When an element is clicked, the link is followed and its URL is resolved. This causes the string to be processed by the basic URL parser.

In your example, the parameter is processed in the path state during which TAB (U+0009) characters, along with carriage return and line feed characters, are ignored, and therefore do not form part of the resolved URL.Why does anchor tag remove tab character in URL specified inside href attribute?

As per the specification of Basic URL Parser, the ASCII tab or newline will be removed from the URL (or just ignored).

I found an old discussion that you might find interesting for understanding the possible historical reasons behind this choice.


That's a 19-year-old bug in Mozilla. The problem was that one website was not working as expected, because Mozilla didn't strip tab characters inside the URL in a link. The page worked as expected in Internet Explorer, which apparently ignored the tabs. Tabs are often used for indentation in HTML files, so sometimes you can expect a few tabs after a new line. Somebody cited a IETF standard suggesting that "whitespace should be ignored when extracting the URI". However, others were not fully convinced that removing all whitespace characters would be a good idea, because sometimes you might run across URIs with unencoded spaces (for example: https://www.example.com/path with spaces/), even though that would be wrong, at least according to current standards. Therefore they decided to just add tabs to the list of removed characters (carriage-return and line-feed characters were already being removed).
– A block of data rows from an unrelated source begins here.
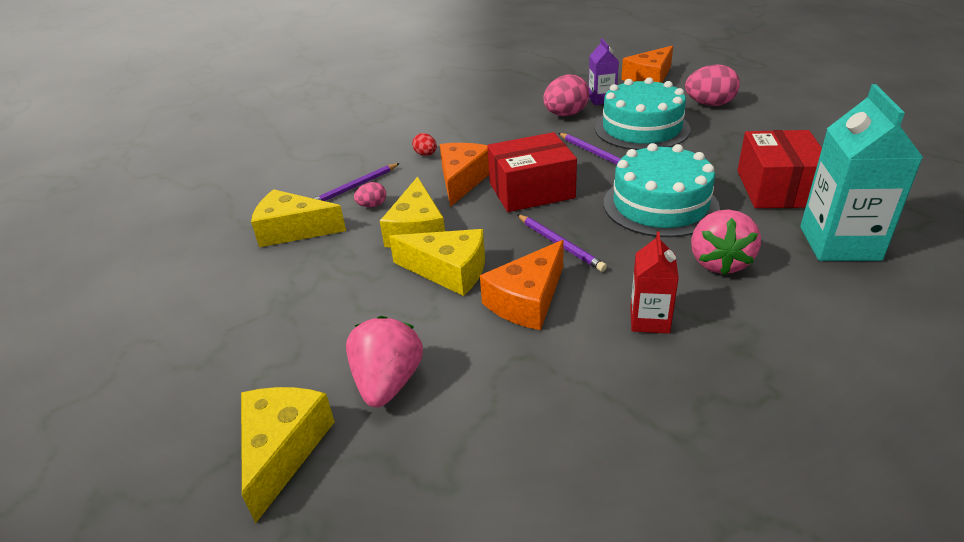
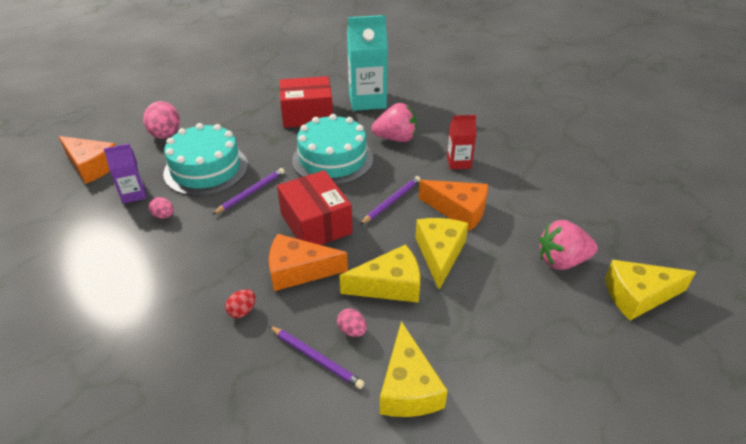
camera: 105 degrees left, 5 degrees up
pink egg [543,74,590,116] -> pink egg [148,197,174,219], size x0.52

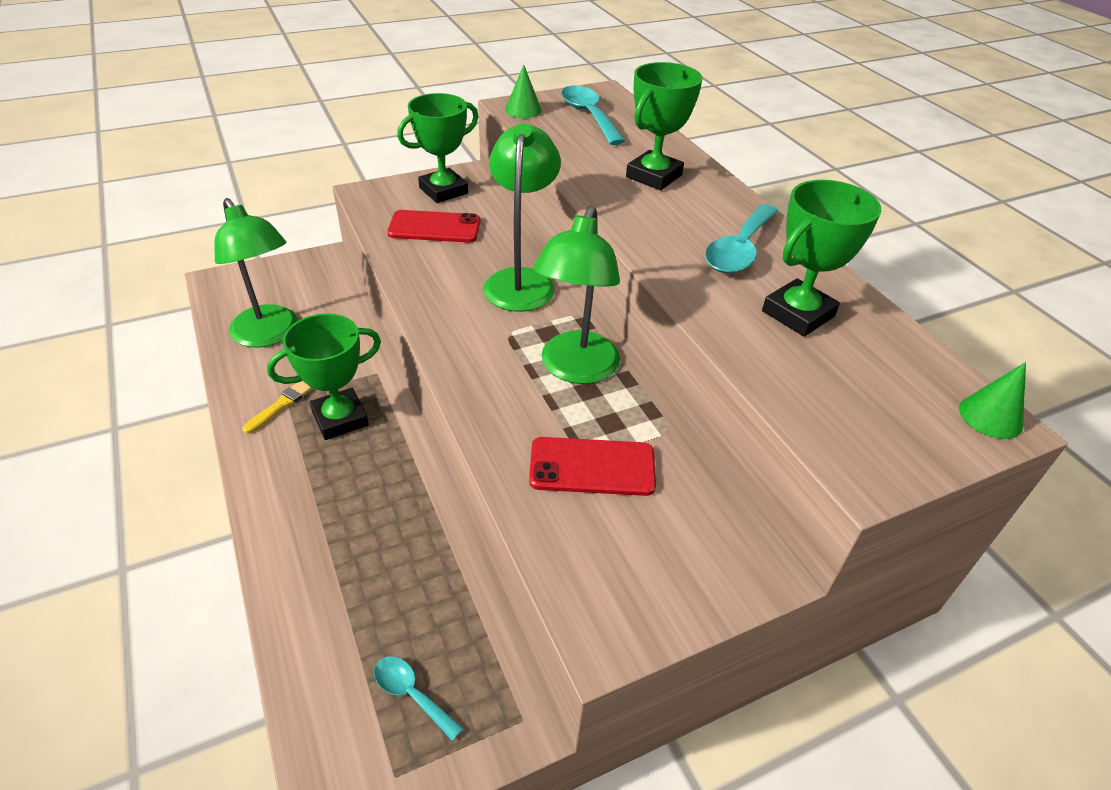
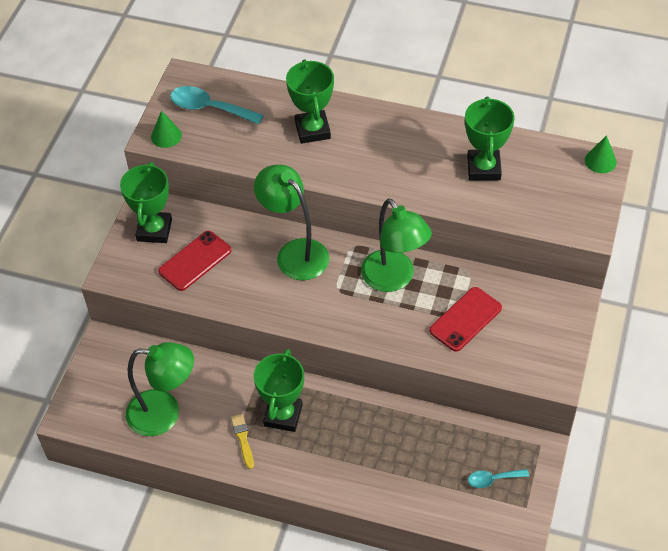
camera: 45 degrees left, 10 degrees up
turquoise spoon [705,204,778,273] -> none

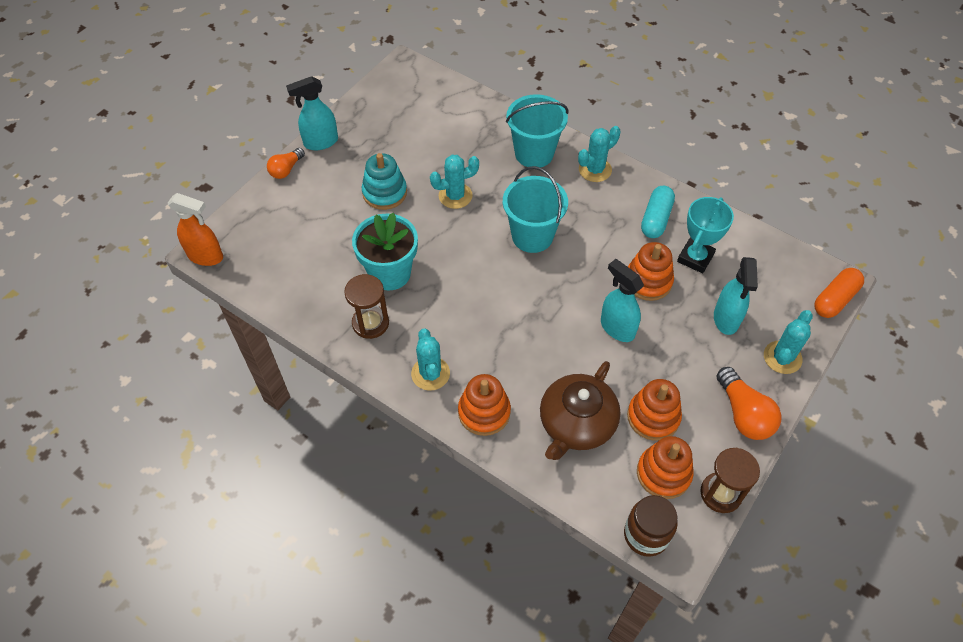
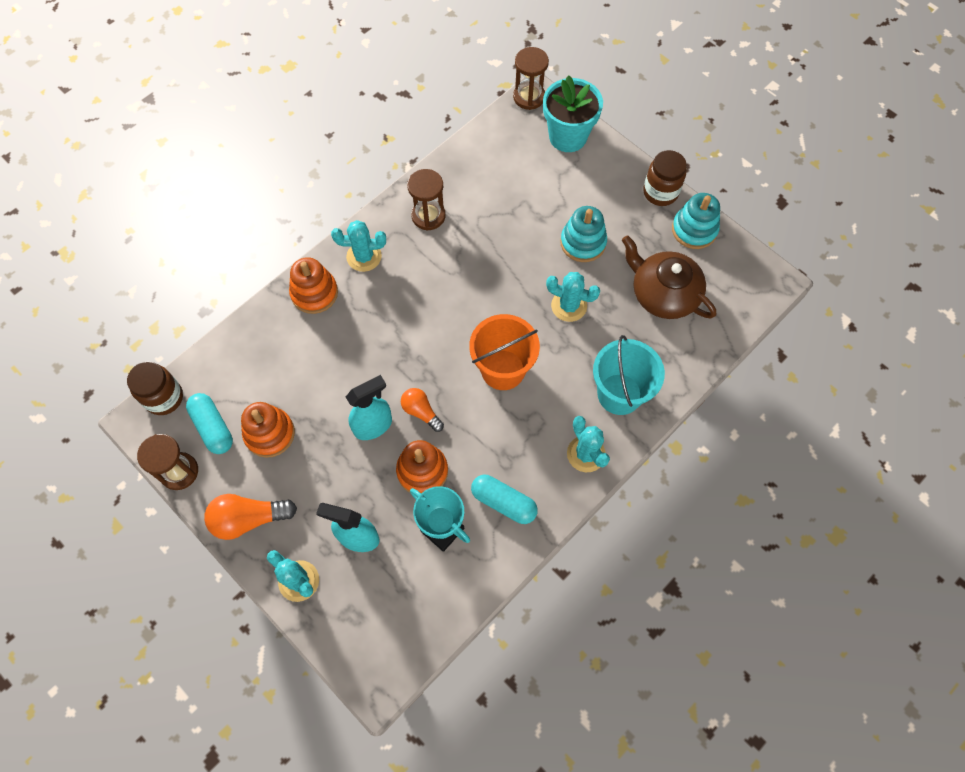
camera: 100 degrees right, 10 degrees up
orange spray bottle [167,193,223,266] -> brown hourglass [513,47,549,110]
orange light bulb [267,148,305,179] -> orange light bulb moved to [401,388,444,432]
turquoise spray bottle [286,76,338,150] -> brown jar [643,150,687,206]
turquoise flower pot [352,213,418,290] -> turquoise flower pot moved to [543,75,603,152]
turquoise cactus [430,155,479,209] -> turquoise cactus turned 60 degrees counterclockwise [546,272,600,322]
turquoise bucket [503,166,568,253] -> orange bucket [469,314,540,390]
brown teapot [540,361,621,460] -> brown teapot moved to [622,235,716,319]
orange stacking toy [637,436,694,499] -> turquoise capsule [186,393,233,454]
orange capsule [814,268,864,318] -> none
none -> turquoise stacking toy [672,193,720,249]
Note though that spaces are allowed, and ignored, when they are at the beginning or at the end of the URI (example: <a href=" http://www.example.com "></a>).

So I suppose the historical reason for this choice is that they wanted to make sure the following code would work:

<!-- URL with new lines and TABS for indentation -->
<a href="https://www.example.com/?
   Click on this example link

<!-- URL with unencoded spaces -->
<a href="https://www.example.com/path with spaces/foo">Click here</a>

However they did not check exactly where the spaces or tabs were in the URL, they just decided to keep the spaces and remove the tabs. As a result, the first example doesn't work if you use spaces for indentation, and tab characters can be included anywhere in the URL without affecting anything (so even java<tab>script will be ok).